Jugueteó sobre él, subyugada.

Qué duro, qué sedoso, qué masculino. Cuan maravillosa la diferencia con ella. Mientras exploraba el hueco de la garganta, el dorso de los nudillos de Theodore le acariciaban la clavícula, para luego bajar hacia los botones de la pechera.

Linnea se olvidó de respirar.

La mano de Theodore subió y se ahuecó sobre un pecho.

Linnea cerró los ojos y se quedó inmóvil, arrasada por la sensación.

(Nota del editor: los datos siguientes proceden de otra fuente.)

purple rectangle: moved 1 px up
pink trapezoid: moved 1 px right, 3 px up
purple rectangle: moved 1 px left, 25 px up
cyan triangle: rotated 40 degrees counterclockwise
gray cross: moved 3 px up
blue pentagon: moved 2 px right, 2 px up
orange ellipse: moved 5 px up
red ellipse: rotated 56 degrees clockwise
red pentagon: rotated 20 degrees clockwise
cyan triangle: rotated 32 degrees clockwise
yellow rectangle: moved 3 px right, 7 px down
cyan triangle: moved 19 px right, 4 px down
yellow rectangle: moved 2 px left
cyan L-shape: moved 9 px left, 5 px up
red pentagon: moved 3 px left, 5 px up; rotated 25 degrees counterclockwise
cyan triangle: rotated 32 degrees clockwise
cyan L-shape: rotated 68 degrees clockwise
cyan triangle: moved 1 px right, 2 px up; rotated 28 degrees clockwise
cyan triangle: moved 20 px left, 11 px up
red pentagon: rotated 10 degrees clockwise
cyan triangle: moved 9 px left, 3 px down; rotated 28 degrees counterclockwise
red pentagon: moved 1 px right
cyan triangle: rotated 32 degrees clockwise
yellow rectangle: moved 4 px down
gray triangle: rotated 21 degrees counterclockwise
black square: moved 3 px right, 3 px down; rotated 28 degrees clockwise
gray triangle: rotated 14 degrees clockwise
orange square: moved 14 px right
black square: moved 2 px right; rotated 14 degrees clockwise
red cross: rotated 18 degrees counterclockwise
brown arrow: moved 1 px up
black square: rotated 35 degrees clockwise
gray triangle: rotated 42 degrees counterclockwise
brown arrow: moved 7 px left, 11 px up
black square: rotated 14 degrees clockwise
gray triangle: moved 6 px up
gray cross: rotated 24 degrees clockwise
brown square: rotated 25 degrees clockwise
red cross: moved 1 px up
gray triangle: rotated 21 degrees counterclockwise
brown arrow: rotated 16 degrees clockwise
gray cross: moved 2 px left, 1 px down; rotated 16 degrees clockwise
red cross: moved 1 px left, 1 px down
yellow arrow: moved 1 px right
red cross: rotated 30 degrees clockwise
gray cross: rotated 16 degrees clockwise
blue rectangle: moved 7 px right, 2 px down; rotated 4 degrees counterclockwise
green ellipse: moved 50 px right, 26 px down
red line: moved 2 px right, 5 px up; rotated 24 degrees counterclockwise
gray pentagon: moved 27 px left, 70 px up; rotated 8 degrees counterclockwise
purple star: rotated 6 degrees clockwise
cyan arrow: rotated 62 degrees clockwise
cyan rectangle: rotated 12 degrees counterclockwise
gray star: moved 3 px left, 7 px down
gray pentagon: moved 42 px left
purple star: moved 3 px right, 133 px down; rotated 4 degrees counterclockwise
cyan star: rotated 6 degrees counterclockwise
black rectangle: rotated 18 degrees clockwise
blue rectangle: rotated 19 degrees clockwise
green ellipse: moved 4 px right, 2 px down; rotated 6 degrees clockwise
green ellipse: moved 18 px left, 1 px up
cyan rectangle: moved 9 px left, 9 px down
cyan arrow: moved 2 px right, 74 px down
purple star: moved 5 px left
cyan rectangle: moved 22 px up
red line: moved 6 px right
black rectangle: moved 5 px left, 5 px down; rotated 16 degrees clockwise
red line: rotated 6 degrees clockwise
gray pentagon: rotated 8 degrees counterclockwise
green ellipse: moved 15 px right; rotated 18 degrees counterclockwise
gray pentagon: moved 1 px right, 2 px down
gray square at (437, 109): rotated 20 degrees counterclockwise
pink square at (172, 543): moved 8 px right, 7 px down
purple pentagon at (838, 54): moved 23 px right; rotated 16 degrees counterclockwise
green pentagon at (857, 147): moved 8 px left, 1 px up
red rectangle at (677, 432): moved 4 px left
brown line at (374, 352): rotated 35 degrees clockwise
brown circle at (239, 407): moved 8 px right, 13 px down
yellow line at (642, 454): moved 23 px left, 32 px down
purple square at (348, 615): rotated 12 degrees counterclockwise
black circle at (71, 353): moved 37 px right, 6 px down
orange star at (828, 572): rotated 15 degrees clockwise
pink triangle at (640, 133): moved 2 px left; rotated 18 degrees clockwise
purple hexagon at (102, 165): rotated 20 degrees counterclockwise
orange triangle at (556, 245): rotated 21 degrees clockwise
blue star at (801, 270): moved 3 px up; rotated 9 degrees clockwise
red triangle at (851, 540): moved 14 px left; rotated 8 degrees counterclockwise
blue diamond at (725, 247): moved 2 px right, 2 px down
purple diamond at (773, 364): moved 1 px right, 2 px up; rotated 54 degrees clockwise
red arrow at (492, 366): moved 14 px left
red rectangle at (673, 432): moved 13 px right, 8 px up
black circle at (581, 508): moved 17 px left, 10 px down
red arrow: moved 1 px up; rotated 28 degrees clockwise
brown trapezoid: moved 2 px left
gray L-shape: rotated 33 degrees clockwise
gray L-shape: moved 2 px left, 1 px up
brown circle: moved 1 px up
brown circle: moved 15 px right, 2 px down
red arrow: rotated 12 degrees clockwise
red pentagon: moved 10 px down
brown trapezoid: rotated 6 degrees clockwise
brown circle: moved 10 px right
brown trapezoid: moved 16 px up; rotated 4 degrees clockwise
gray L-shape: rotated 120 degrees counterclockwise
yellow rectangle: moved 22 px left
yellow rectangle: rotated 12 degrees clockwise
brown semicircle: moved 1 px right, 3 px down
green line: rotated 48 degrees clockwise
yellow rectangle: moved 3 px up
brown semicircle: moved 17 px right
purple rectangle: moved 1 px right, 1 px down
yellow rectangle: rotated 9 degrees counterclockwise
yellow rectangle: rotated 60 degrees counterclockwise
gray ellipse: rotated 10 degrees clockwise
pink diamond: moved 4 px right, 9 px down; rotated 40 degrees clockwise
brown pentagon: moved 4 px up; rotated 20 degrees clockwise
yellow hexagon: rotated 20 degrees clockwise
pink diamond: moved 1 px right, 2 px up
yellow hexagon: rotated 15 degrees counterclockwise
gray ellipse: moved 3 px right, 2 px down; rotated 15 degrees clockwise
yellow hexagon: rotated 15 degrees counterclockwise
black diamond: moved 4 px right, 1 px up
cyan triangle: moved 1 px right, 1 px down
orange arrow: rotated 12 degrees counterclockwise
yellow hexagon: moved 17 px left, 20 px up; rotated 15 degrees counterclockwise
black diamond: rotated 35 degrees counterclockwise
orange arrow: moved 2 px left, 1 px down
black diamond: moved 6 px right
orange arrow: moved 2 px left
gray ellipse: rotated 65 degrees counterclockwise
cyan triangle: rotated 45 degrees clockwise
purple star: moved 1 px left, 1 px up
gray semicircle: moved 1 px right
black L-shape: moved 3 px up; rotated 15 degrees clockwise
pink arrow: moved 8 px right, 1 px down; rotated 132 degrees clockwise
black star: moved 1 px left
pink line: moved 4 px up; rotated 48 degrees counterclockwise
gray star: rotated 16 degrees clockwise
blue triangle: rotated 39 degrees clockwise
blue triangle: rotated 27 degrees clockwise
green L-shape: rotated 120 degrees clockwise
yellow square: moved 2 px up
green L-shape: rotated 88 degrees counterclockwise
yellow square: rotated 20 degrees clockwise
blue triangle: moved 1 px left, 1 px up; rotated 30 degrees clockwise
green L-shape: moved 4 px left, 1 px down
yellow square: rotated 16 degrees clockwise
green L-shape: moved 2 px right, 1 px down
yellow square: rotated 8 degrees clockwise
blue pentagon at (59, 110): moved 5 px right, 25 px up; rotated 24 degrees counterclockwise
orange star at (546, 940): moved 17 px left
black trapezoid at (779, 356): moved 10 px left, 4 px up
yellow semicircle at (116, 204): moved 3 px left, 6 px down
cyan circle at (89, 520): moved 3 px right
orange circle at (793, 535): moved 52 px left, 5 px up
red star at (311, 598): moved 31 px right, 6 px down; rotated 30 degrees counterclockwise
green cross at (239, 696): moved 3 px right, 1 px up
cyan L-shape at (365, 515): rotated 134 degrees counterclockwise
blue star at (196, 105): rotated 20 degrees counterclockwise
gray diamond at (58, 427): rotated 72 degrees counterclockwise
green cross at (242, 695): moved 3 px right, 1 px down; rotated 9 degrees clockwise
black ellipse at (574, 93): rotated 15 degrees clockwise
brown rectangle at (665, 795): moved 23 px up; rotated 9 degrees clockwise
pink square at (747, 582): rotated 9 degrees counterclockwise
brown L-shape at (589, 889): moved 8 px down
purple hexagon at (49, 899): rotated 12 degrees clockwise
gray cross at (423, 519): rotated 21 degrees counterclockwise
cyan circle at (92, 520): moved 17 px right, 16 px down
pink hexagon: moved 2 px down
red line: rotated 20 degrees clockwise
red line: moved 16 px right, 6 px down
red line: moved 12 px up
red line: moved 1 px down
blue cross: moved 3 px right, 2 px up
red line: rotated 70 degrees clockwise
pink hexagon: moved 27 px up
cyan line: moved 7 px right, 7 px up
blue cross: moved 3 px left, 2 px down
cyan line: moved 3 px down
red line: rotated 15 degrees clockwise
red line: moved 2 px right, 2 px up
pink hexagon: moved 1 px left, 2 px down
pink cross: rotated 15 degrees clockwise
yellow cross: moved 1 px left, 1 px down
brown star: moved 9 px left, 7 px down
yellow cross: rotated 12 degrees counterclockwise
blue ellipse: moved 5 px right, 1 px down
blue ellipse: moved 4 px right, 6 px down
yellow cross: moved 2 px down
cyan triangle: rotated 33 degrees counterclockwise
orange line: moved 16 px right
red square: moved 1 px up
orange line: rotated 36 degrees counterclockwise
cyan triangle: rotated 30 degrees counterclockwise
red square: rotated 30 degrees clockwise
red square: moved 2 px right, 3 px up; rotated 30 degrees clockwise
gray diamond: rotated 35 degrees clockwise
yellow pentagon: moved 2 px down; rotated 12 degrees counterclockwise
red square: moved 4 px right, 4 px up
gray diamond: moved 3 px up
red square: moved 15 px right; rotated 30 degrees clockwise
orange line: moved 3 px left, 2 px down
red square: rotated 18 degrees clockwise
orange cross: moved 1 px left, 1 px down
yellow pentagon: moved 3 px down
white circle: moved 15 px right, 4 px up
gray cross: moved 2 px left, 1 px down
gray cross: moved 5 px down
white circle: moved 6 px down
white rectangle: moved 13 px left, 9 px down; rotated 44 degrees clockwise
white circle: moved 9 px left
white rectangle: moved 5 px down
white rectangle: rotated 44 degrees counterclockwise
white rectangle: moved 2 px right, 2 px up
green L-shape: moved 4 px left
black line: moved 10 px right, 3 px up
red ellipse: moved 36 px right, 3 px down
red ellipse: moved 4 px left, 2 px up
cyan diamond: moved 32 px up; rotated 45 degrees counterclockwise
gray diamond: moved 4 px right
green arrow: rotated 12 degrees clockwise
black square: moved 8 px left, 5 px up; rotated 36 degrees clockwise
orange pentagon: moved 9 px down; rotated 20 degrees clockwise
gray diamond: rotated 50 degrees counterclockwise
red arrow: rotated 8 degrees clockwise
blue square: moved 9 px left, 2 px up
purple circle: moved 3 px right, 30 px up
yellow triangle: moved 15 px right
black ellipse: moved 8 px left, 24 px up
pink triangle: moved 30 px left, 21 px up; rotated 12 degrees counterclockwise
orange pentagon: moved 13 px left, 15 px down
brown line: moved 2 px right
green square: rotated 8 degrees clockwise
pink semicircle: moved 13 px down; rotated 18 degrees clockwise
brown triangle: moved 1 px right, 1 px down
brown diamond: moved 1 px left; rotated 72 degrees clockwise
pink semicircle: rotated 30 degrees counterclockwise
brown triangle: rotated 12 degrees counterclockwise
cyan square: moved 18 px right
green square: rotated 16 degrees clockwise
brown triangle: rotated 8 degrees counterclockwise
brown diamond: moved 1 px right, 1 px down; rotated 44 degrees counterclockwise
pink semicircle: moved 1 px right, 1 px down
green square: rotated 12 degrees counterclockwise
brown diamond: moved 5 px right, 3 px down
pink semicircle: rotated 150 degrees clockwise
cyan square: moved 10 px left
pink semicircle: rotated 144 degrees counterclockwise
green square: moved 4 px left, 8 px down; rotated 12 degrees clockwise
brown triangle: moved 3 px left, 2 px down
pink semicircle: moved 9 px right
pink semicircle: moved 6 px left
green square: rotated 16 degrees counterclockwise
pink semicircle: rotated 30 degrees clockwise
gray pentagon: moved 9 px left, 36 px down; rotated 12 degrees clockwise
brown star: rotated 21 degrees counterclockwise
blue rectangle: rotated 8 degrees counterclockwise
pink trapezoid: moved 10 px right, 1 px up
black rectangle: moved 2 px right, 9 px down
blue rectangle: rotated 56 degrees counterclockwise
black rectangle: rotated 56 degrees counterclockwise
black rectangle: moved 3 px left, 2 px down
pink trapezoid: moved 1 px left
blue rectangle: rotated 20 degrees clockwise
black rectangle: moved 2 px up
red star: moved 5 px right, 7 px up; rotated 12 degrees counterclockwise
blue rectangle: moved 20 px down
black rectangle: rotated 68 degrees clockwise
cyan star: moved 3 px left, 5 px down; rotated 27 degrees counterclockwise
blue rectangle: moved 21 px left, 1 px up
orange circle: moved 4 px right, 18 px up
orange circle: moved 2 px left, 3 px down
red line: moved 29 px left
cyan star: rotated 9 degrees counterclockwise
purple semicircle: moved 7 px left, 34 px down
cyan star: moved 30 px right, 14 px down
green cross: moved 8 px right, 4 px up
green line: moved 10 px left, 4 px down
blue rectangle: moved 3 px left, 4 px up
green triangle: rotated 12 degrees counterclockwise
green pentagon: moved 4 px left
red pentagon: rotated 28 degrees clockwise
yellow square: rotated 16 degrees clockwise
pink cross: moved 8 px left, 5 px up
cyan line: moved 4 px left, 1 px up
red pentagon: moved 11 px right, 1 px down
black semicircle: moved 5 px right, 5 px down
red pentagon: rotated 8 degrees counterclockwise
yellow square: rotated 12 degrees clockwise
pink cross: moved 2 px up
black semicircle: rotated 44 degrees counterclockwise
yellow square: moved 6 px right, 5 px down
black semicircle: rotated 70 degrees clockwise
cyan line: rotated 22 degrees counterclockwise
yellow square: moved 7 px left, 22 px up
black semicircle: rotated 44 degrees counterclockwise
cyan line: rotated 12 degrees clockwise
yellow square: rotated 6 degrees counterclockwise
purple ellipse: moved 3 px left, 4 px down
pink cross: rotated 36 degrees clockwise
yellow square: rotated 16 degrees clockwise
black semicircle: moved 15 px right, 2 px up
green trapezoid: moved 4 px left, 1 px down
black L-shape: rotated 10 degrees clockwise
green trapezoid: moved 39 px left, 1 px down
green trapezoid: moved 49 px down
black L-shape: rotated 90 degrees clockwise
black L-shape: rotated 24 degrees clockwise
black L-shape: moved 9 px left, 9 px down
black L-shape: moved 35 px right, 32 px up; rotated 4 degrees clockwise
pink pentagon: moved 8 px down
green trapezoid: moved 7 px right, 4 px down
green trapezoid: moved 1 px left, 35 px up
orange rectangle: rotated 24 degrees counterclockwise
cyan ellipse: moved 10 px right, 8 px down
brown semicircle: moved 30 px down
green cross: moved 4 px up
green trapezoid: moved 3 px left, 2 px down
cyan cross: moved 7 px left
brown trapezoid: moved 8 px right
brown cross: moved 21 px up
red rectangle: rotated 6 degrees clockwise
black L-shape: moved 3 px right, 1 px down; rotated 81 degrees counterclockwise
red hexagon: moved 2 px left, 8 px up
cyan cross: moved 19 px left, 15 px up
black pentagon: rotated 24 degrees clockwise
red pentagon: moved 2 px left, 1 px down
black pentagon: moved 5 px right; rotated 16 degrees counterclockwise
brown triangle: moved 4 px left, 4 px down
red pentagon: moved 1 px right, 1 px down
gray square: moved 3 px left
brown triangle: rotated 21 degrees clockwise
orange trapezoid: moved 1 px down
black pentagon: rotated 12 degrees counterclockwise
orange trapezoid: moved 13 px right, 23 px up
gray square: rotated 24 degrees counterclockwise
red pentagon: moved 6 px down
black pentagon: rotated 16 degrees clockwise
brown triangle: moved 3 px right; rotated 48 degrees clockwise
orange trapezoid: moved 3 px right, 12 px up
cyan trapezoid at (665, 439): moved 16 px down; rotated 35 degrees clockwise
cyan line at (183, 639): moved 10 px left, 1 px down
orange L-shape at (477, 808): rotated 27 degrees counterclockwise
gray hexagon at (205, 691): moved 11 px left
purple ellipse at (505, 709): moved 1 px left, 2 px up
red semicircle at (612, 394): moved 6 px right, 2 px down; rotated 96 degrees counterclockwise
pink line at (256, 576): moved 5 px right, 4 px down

Se le erizó la piel de los brazos, del vientre, llegando en oleadas hacia el pecho que él masajeaba tiernamente. Se irguió para él y cambió de forma bajo su mano. La lengua del hombre tocó su labio inferior, trazó un húmedo sendero circular, volviendo al punto de salida donde mordió y sorbió dentro de su boca, acariciándola sólo con la punta de la lengua hasta que la mujer empezó a retorcerse y a temblar. Las manos de Linnea subieron hacia el pecho de él, el cuello, el cabello, abriendo los dedos, entrelazándolos en él, acariciándole la cabeza mientras la atraía hacia ella para recibir el beso.

Dentro de su boca, la lengua de su esposo bailoteó, lujuriosa. El cuerpo de Linnea se tensó, latiendo contra él hasta que Theodore acarició los pechos y la sintió entregar la carne a sus caricias. Le pasó las manos por la espalda, deslizándolas hacia las nalgas, apretando con fuerza para alzarla contra él. Inició un ritmo, un dulce y lento balanceo que los mecía uno contra otro.